* Your instructions
Every line holding "begin" should be copied from the records below.

* Material for the task
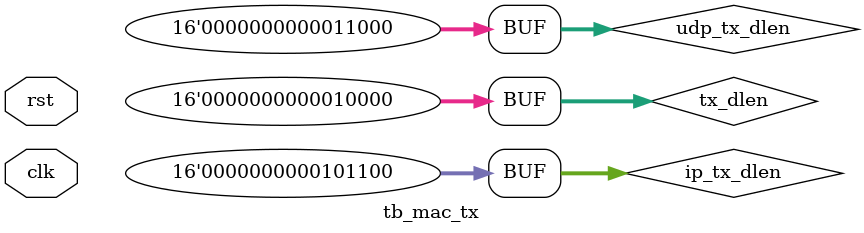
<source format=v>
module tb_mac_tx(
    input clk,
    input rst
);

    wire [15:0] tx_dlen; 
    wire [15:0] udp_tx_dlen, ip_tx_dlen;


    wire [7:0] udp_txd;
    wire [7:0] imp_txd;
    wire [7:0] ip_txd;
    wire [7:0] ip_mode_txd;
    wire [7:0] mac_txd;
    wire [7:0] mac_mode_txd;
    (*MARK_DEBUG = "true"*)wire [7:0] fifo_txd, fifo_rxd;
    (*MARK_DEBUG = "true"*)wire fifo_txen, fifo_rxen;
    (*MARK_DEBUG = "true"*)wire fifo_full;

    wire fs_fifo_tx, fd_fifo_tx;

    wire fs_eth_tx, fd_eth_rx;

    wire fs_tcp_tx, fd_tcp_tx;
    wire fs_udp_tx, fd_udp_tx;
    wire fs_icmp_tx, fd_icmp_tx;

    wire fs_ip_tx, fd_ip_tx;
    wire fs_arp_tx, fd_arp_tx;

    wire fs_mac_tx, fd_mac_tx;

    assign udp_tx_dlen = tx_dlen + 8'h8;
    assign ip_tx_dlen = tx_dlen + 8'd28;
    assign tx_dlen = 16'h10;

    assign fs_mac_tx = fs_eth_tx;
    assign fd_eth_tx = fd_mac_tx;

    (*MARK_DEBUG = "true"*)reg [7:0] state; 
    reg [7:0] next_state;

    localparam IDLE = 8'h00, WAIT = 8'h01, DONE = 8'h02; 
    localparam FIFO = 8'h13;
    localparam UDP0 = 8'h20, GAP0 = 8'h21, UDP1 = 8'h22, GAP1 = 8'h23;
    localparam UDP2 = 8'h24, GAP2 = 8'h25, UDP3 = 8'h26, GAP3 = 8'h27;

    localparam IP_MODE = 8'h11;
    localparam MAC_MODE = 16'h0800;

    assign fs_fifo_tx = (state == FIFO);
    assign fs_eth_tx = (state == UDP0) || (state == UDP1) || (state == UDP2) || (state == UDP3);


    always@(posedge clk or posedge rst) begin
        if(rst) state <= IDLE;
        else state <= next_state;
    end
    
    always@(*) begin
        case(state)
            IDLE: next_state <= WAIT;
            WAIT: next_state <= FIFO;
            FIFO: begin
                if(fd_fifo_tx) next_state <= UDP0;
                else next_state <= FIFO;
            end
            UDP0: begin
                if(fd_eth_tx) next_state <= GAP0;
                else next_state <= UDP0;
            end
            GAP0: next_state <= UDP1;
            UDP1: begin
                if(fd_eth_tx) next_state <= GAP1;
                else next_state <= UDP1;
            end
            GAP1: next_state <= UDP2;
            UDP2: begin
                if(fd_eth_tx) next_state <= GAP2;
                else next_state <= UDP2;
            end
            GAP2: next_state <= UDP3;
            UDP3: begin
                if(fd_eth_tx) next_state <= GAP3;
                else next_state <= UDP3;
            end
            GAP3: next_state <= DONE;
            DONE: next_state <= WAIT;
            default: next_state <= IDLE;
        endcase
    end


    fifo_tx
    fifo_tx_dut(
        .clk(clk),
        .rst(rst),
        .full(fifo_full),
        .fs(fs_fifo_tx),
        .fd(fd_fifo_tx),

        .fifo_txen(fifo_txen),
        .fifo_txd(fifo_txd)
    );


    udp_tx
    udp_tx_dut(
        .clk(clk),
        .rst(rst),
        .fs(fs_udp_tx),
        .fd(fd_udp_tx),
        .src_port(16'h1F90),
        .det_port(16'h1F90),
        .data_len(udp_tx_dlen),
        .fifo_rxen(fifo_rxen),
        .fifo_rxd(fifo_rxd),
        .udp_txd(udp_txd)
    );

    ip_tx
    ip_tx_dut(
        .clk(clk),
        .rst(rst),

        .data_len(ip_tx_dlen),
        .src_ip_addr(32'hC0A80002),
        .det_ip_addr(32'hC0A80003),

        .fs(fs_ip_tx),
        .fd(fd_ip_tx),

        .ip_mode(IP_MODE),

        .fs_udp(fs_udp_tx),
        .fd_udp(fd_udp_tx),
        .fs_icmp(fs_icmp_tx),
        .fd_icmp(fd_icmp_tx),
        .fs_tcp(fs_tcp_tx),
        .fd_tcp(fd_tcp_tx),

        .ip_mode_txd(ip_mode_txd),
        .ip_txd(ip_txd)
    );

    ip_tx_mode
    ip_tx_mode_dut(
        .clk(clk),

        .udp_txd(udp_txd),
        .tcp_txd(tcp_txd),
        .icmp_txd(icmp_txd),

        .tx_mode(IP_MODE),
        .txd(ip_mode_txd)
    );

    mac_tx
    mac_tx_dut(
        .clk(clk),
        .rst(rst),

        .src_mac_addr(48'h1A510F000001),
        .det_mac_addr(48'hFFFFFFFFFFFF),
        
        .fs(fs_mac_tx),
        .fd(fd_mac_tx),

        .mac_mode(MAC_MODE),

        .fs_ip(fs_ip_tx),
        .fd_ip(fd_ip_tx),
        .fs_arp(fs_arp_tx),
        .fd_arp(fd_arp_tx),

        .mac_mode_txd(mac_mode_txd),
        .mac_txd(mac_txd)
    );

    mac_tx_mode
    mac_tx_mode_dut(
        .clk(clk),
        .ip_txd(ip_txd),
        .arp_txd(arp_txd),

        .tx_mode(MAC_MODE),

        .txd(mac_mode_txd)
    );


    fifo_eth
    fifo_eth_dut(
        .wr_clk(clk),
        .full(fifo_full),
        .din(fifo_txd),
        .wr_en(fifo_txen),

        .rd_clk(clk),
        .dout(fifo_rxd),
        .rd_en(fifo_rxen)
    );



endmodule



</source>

* Your response
    always@(posedge clk or posedge rst) begin
    always@(*) begin
            FIFO: begin
            UDP0: begin
            UDP1: begin
            UDP2: begin
            UDP3: begin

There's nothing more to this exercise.